TASK BRIEF: Edit the text of all the records so that "réseaux sociaux" is replaced with "comptes en ligne" and everything else stays the same. Leave the pictures out of your answer.

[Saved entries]
────────────────────

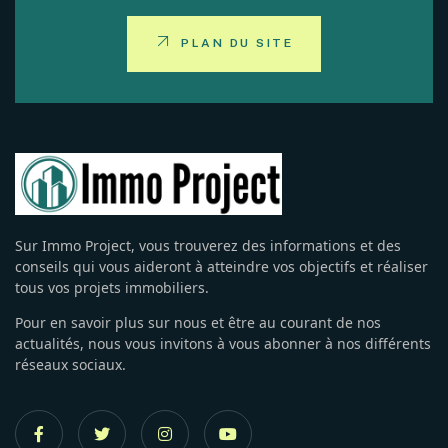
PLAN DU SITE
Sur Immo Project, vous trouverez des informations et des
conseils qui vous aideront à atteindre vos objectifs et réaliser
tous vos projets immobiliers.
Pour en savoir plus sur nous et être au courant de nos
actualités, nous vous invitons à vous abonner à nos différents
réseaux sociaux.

────────────────────

WRITTEN SOLUTION:
PLAN DU SITE
Sur Immo Project, vous trouverez des informations et des
conseils qui vous aideront à atteindre vos objectifs et réaliser
tous vos projets immobiliers.
Pour en savoir plus sur nous et être au courant de nos
actualités, nous vous invitons à vous abonner à nos différents
comptes en ligne.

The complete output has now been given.